(Document images with source code)
════════
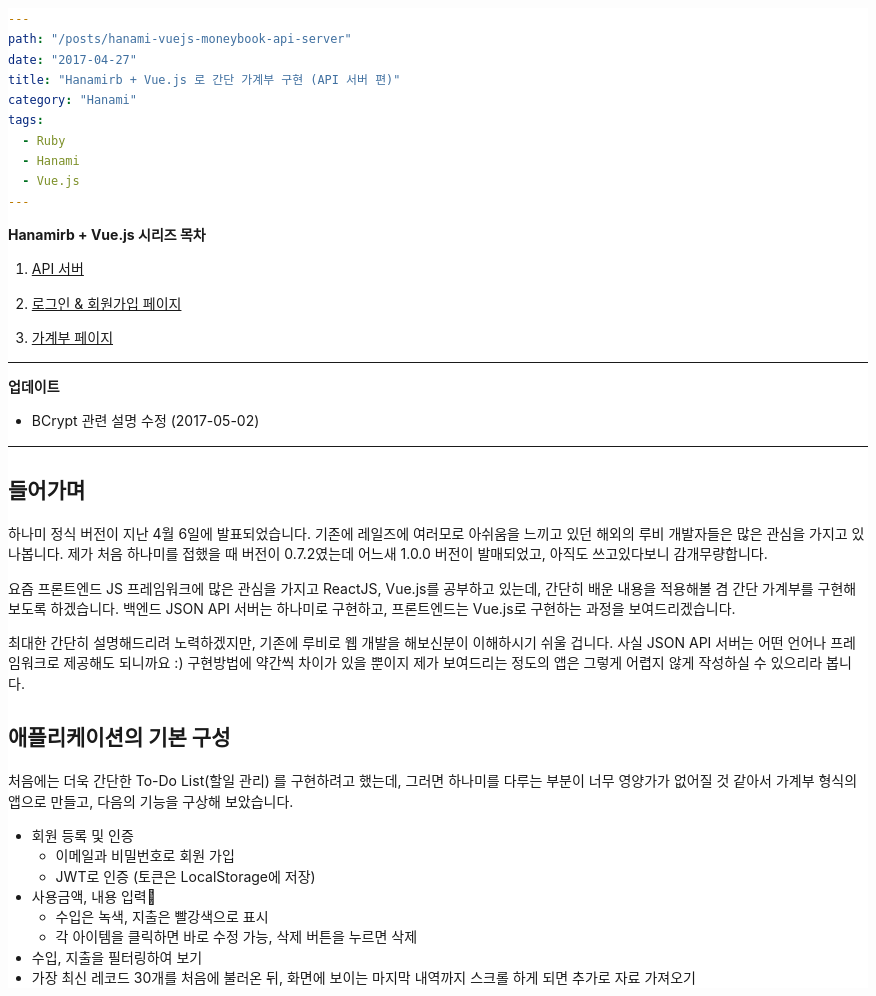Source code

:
 ```yaml
---
path: "/posts/hanami-vuejs-moneybook-api-server"
date: "2017-04-27"
title: "Hanamirb + Vue.js 로 간단 가계부 구현 (API 서버 편)"
category: "Hanami"
tags:
  - Ruby
  - Hanami
  - Vue.js
---
```


**Hanamirb + Vue.js 시리즈 목차**

1. [API 서버](https://emaren84.github.io/posts/hanami-vuejs-moneybook-api-server)

1. [로그인 & 회원가입 페이지](https://emaren84.github.io/posts/hanami-vuejs-moneybook-frontend-1)

1. [가계부 페이지](https://emaren84.github.io/posts/hanami-vuejs-moneybook-frontend-2)

---

**업데이트**

- BCrypt 관련 설명 수정 (2017-05-02)

---

## 들어가며

하나미 정식 버전이 지난 4월 6일에 발표되었습니다. 기존에 레일즈에 여러모로 아쉬움을 느끼고 있던 해외의 루비 개발자들은 많은 관심을 가지고 있나봅니다. 제가 처음 하나미를 접했을 때 버전이 0.7.2였는데 어느새 1.0.0 버전이 발매되었고, 아직도 쓰고있다보니 감개무량합니다.

요즘 프론트엔드 JS 프레임워크에 많은 관심을 가지고 ReactJS, Vue.js를 공부하고 있는데, 간단히 배운 내용을 적용해볼 겸 간단 가계부를 구현해보도록 하겠습니다. 백엔드 JSON API 서버는 하나미로 구현하고, 프론트엔드는 Vue.js로 구현하는 과정을 보여드리겠습니다.

최대한 간단히 설명해드리려 노력하겠지만, 기존에 루비로 웹 개발을 해보신분이 이해하시기 쉬울 겁니다. 사실 JSON API 서버는 어떤 언어나 프레임워크로 제공해도 되니까요 :) 구현방법에 약간씩 차이가 있을 뿐이지 제가 보여드리는 정도의 앱은 그렇게 어렵지 않게 작성하실 수 있으리라 봅니다.



## 애플리케이션의 기본 구성

처음에는 더욱 간단한 To-Do List(할일 관리) 를 구현하려고 했는데, 그러면 하나미를 다루는 부분이 너무 영양가가 없어질 것 같아서 가계부 형식의 앱으로 만들고, 다음의 기능을 구상해 보았습니다.

- 회원 등록 및 인증
  - 이메일과 비밀번호로 회원 가입
  - JWT로 인증 (토큰은 LocalStorage에 저장)
- 사용금액, 내용 입력
  - 수입은 녹색, 지출은 빨강색으로 표시
  - 각 아이템을 클릭하면 바로 수정 가능, 삭제 버튼을 누르면 삭제
- 수입, 지출을 필터링하여 보기
- 가장 최신 레코드 30개를 처음에 불러온 뒤, 화면에 보이는 마지막 내역까지 스크롤 하게 되면 추가로 자료 가져오기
════════
Print every line from the one that contains "처음에는 더욱 간단한" to the end of the records, exactly as written, and nothing more.

처음에는 더욱 간단한 To-Do List(할일 관리) 를 구현하려고 했는데, 그러면 하나미를 다루는 부분이 너무 영양가가 없어질 것 같아서 가계부 형식의 앱으로 만들고, 다음의 기능을 구상해 보았습니다.

- 회원 등록 및 인증
  - 이메일과 비밀번호로 회원 가입
  - JWT로 인증 (토큰은 LocalStorage에 저장)
- 사용금액, 내용 입력
  - 수입은 녹색, 지출은 빨강색으로 표시
  - 각 아이템을 클릭하면 바로 수정 가능, 삭제 버튼을 누르면 삭제
- 수입, 지출을 필터링하여 보기
- 가장 최신 레코드 30개를 처음에 불러온 뒤, 화면에 보이는 마지막 내역까지 스크롤 하게 되면 추가로 자료 가져오기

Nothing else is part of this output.